_INFORMATION SUPPLIED_
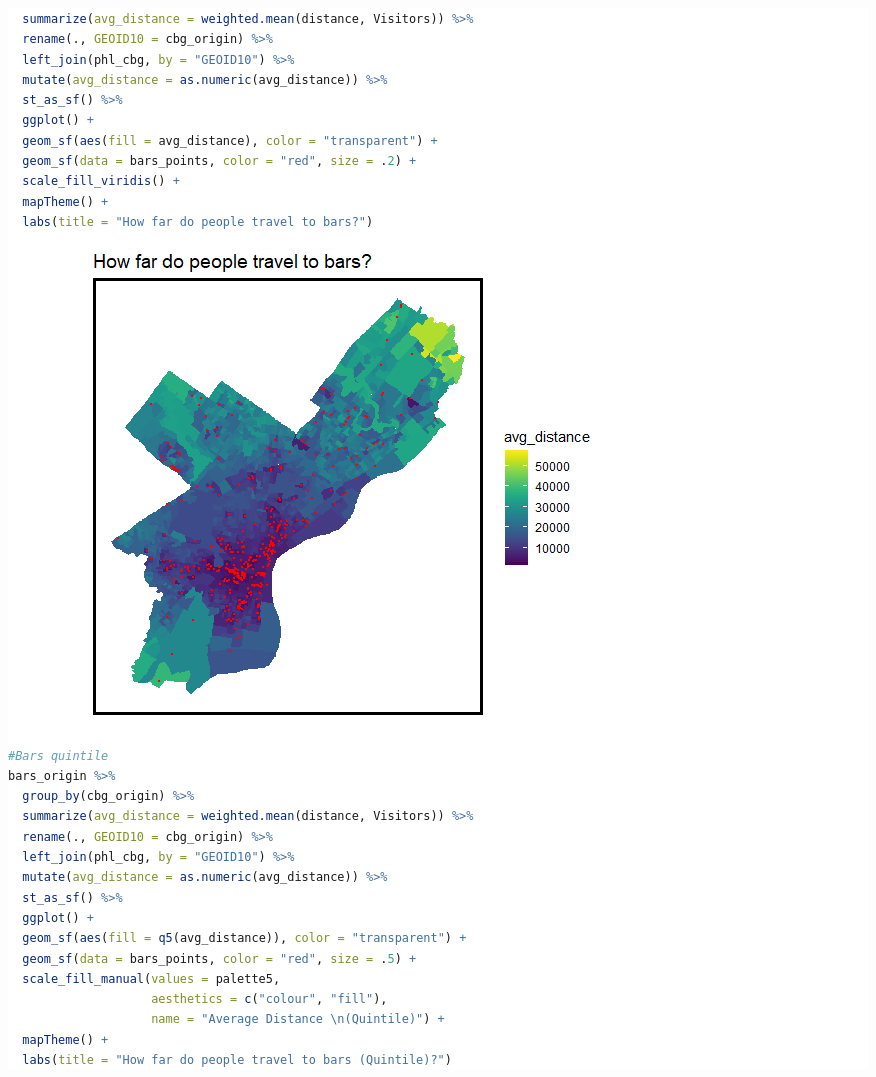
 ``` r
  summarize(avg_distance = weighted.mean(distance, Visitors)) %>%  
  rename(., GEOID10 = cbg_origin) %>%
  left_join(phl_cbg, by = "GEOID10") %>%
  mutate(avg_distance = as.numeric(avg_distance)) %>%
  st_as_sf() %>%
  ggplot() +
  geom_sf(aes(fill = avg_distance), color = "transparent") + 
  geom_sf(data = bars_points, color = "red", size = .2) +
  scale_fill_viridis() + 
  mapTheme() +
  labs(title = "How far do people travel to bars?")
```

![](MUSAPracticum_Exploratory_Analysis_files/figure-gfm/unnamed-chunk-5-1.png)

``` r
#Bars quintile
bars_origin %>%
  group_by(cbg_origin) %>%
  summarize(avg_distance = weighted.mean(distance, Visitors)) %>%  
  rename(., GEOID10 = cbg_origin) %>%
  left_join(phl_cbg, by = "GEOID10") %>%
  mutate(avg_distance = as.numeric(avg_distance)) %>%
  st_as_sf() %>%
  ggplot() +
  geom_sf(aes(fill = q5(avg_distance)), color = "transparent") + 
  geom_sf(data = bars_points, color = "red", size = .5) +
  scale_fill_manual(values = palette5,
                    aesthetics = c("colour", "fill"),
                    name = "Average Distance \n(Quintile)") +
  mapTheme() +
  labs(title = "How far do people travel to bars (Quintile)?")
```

_WHAT IS NEEDED_
Would you set down every line of the data above exactly, skipping the pictures?

_RESULT BELOW_
 ``` r
  summarize(avg_distance = weighted.mean(distance, Visitors)) %>%  
  rename(., GEOID10 = cbg_origin) %>%
  left_join(phl_cbg, by = "GEOID10") %>%
  mutate(avg_distance = as.numeric(avg_distance)) %>%
  st_as_sf() %>%
  ggplot() +
  geom_sf(aes(fill = avg_distance), color = "transparent") + 
  geom_sf(data = bars_points, color = "red", size = .2) +
  scale_fill_viridis() + 
  mapTheme() +
  labs(title = "How far do people travel to bars?")
```

![](MUSAPracticum_Exploratory_Analysis_files/figure-gfm/unnamed-chunk-5-1.png)

``` r
#Bars quintile
bars_origin %>%
  group_by(cbg_origin) %>%
  summarize(avg_distance = weighted.mean(distance, Visitors)) %>%  
  rename(., GEOID10 = cbg_origin) %>%
  left_join(phl_cbg, by = "GEOID10") %>%
  mutate(avg_distance = as.numeric(avg_distance)) %>%
  st_as_sf() %>%
  ggplot() +
  geom_sf(aes(fill = q5(avg_distance)), color = "transparent") + 
  geom_sf(data = bars_points, color = "red", size = .5) +
  scale_fill_manual(values = palette5,
                    aesthetics = c("colour", "fill"),
                    name = "Average Distance \n(Quintile)") +
  mapTheme() +
  labs(title = "How far do people travel to bars (Quintile)?")
```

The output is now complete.